The top out action of the gas spring may be controlled by making the spring a self-contained mechanical assembly inside the post instead of making it integral to the post. Top out cushioning can then be incorporated internally to this self-contained unit. This requires the use of higher, less practical gas pressures due to the necessarily smaller shaft and piston sections in the spring unit, or else supplementing of the gas spring by putting it in series with a coil spring. This also requires the expense of a separate containment vessel along with additional mechanical parts. Weight is increased, thereby negating part of the advantage of the gas spring design.
An alternate method for maintaining rotational alignment and arresting extension of the telescoping members is to fix a pin or plug of rigid material across the inside diameter of the outer member. This pin traverses an elongated slot extending through the inner member. The slot moves up and down over the pin during compression and extension. The extension stop is the lower extremity of the slot. When the inner member extends upward to the point where the bottom of the slot contacts the underside of the pin, top out occurs. Prior application of this design incorporates no provision for top out cushioning sufficient for use with an integral gas spring.
The need therefore exists for a telescoping seat post that has the performance and weight advantages of an integral fluid or gas-damped gas spring, including sufficient means for cushioning top out on re-extension.
The invention is a seat post for mounting between a frame and a seat of a cycle. The seat post comprises an outer member having a cylindrical bore defined by a sidewall. The sidewall has an inner cylindrical surface and a floor at one end of the bore. An inner member has a sidewall with a cylindrical outer surface and an end forming a piston.
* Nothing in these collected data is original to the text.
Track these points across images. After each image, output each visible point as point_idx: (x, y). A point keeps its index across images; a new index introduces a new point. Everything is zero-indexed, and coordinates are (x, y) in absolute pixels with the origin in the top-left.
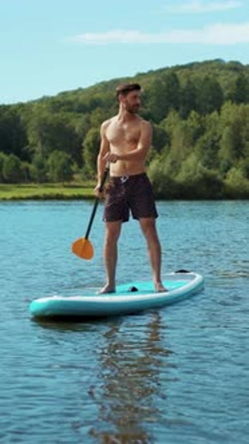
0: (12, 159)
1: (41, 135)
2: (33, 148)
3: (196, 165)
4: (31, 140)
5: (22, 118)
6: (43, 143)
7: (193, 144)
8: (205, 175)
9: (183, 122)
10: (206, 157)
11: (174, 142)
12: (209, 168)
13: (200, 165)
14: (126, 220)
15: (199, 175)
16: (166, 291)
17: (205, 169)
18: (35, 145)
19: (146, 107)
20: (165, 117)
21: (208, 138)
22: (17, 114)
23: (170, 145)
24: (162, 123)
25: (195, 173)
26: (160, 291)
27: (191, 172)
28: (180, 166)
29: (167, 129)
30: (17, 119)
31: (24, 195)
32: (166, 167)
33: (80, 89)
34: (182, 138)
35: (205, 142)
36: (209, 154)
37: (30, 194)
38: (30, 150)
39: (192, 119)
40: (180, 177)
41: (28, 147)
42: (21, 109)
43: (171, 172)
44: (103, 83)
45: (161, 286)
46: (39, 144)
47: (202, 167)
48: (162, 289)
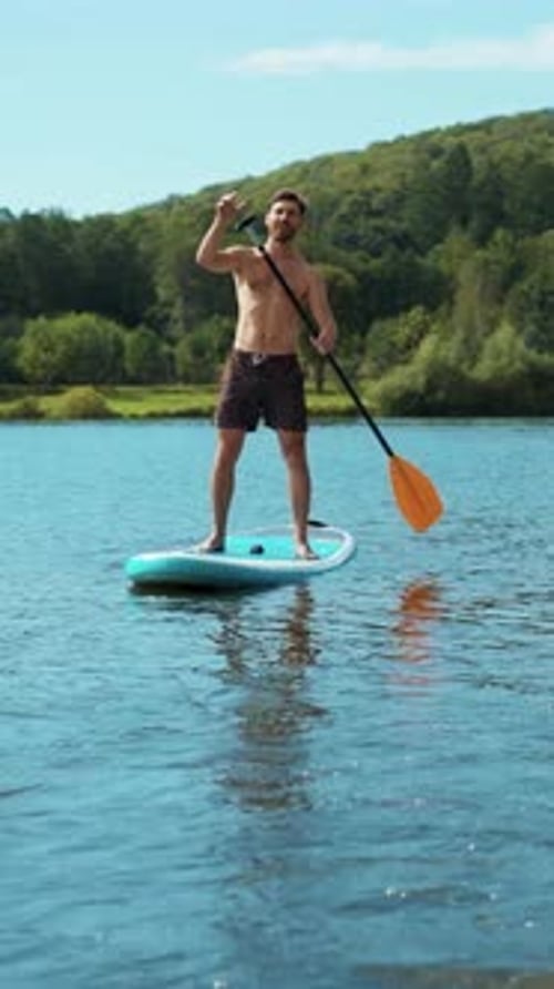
0: (143, 335)
1: (183, 283)
2: (166, 310)
3: (512, 346)
4: (162, 293)
5: (142, 246)
6: (187, 299)
7: (501, 301)
8: (532, 365)
9: (479, 254)
10: (531, 328)
11: (459, 296)
12: (540, 352)
13: (521, 344)
14: (252, 428)
15: (518, 365)
16: (317, 558)
17: (533, 354)
18: (169, 304)
19: (399, 220)
20: (439, 240)
21: (532, 287)
22: (131, 239)
23: (452, 303)
24: (431, 255)
25: (511, 363)
26: (309, 559)
27: (504, 360)
28: (480, 348)
29: (444, 266)
30: (131, 250)
31: (173, 409)
32: (451, 351)
33: (250, 179)
34: (477, 288)
35: (526, 295)
36: (535, 321)
37: (182, 407)
38: (160, 316)
39: (496, 244)
40: (483, 371)
41: (155, 308)
42: (138, 228)
43: (461, 361)
44: (296, 164)
45: (308, 549)
46: (179, 302)
47: (526, 351)
48: (311, 555)
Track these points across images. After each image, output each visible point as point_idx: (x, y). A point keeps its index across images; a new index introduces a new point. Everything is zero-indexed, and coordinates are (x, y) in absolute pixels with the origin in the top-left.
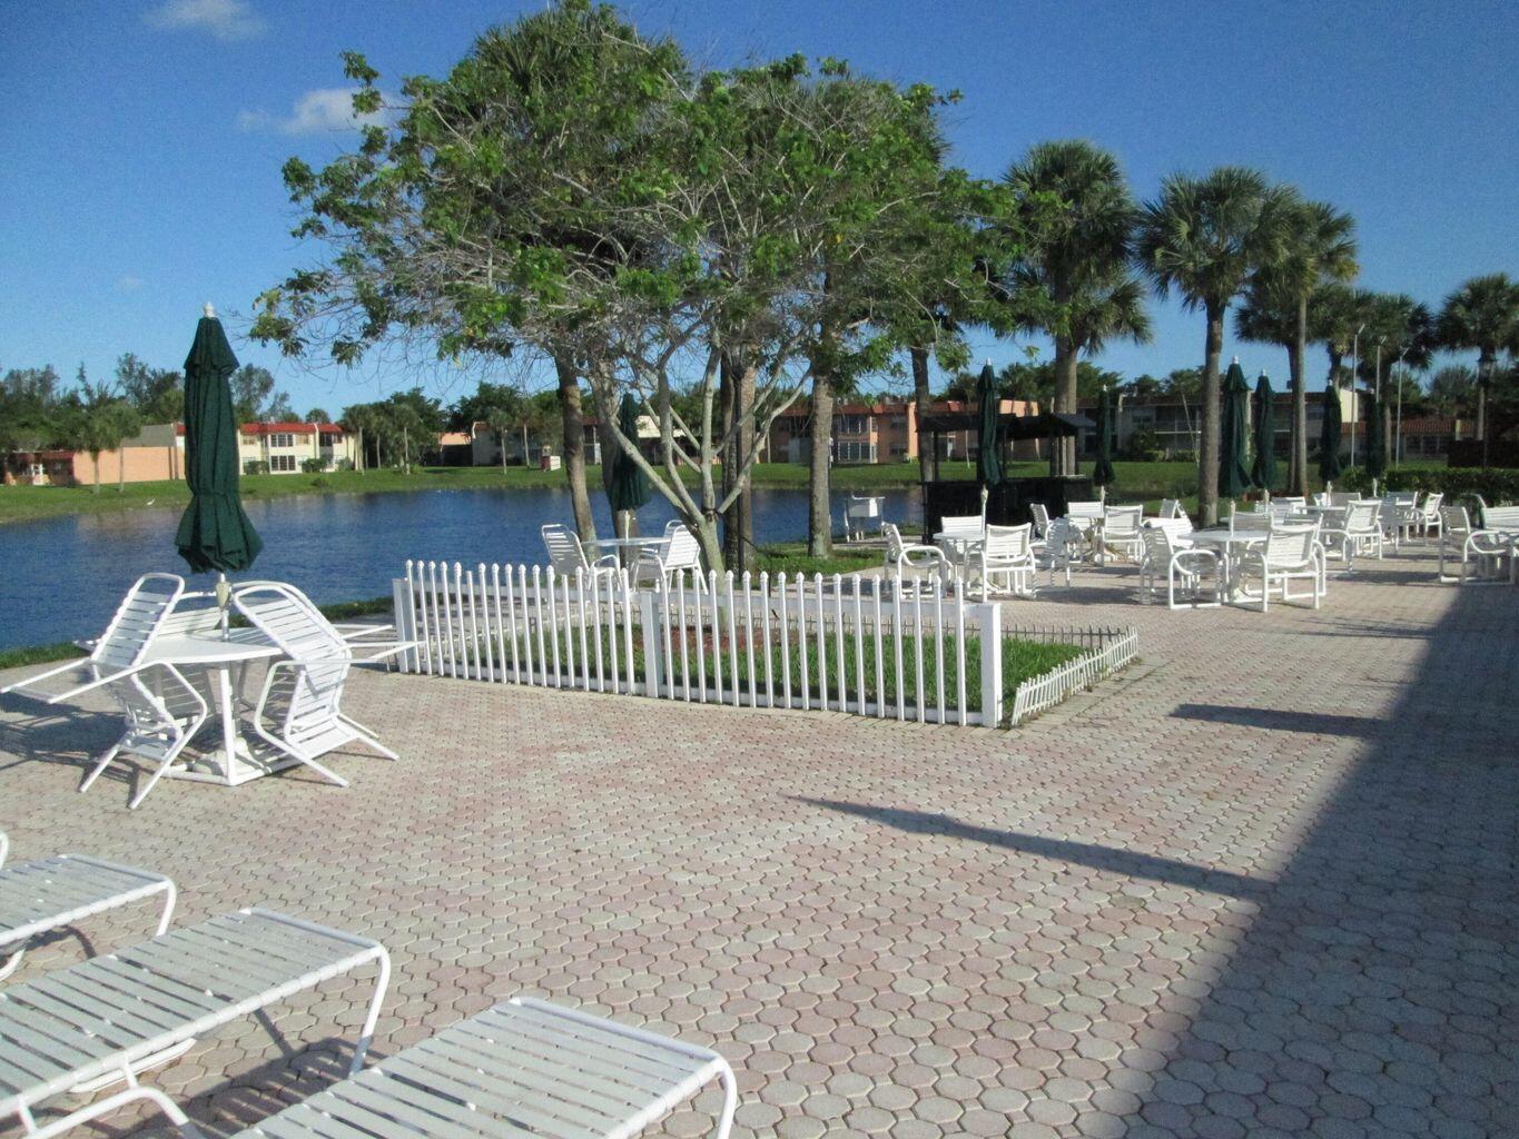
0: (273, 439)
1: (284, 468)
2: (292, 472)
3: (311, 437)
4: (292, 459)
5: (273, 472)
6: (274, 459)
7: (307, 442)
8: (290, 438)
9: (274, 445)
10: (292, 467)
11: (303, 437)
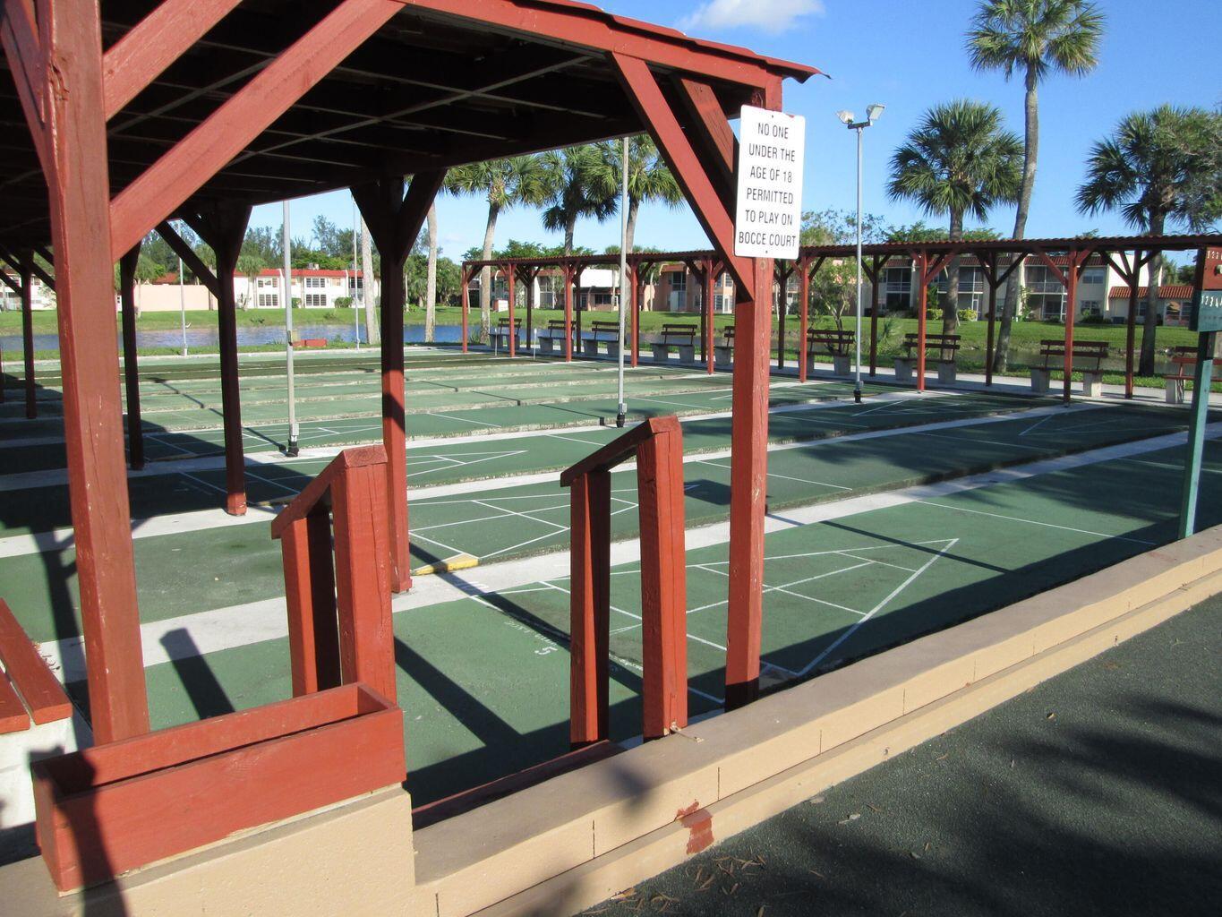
0: (309, 281)
1: (316, 303)
2: (323, 307)
3: (343, 280)
4: (324, 297)
5: (307, 307)
6: (309, 297)
7: (339, 284)
8: (323, 281)
9: (309, 286)
10: (324, 303)
11: (337, 281)
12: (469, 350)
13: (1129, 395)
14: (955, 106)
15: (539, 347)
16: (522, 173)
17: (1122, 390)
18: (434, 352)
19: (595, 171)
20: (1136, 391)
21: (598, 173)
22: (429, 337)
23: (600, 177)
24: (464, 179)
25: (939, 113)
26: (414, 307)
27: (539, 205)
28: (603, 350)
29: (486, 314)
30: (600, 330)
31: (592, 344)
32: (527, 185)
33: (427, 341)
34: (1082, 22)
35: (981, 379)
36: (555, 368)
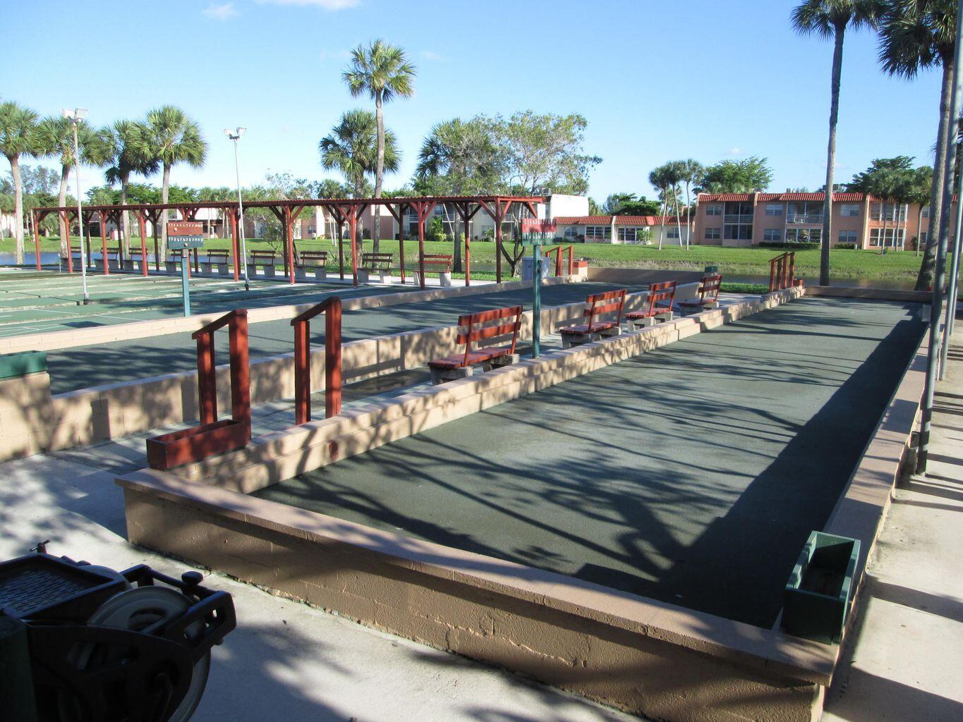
12: (42, 269)
13: (403, 282)
14: (355, 111)
15: (95, 266)
16: (85, 144)
17: (399, 279)
18: (19, 271)
19: (136, 144)
20: (407, 279)
21: (138, 146)
22: (20, 261)
23: (139, 148)
24: (39, 147)
25: (349, 114)
26: (40, 237)
27: (101, 165)
28: (136, 267)
29: (64, 244)
30: (135, 254)
31: (130, 263)
32: (89, 152)
33: (18, 264)
34: (403, 68)
35: (338, 276)
36: (95, 279)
The piston extends into the cylindrical bore of the outer member with the outer cylindrical surface of the inner member slidingly, sealingly engaging the inner cylindrical surface of the outer member. This configuration forms a variable volume chamber in the outer member defined by the inner cylindrical sidewall, the piston and the floor. A port is formed in the piston end of the inner member and opens to the variable volume chamber. A fixed volume chamber is formed in the inner member, and is in fluid communication with the variable volume chamber through an axial fluid passage and a restrictive flow orifice formed in the inner member, and both of which are in fluid communication with the port. The fluid, preferably a gas, in the fixed volume chamber can flow into the variable volume chamber only by passing through the restrictive flow orifice, the axial fluid passage and the port.
A check valve is mounted along the axial fluid passage, for allowing at least some of the fluid in the variable volume chamber to pass into the fixed volume chamber without passing through the restrictive flow orifice when the pressure in the variable volume chamber reaches a predetermined threshold. A pair of elongated slots is preferably formed longitudinally in the sidewall of the inner member.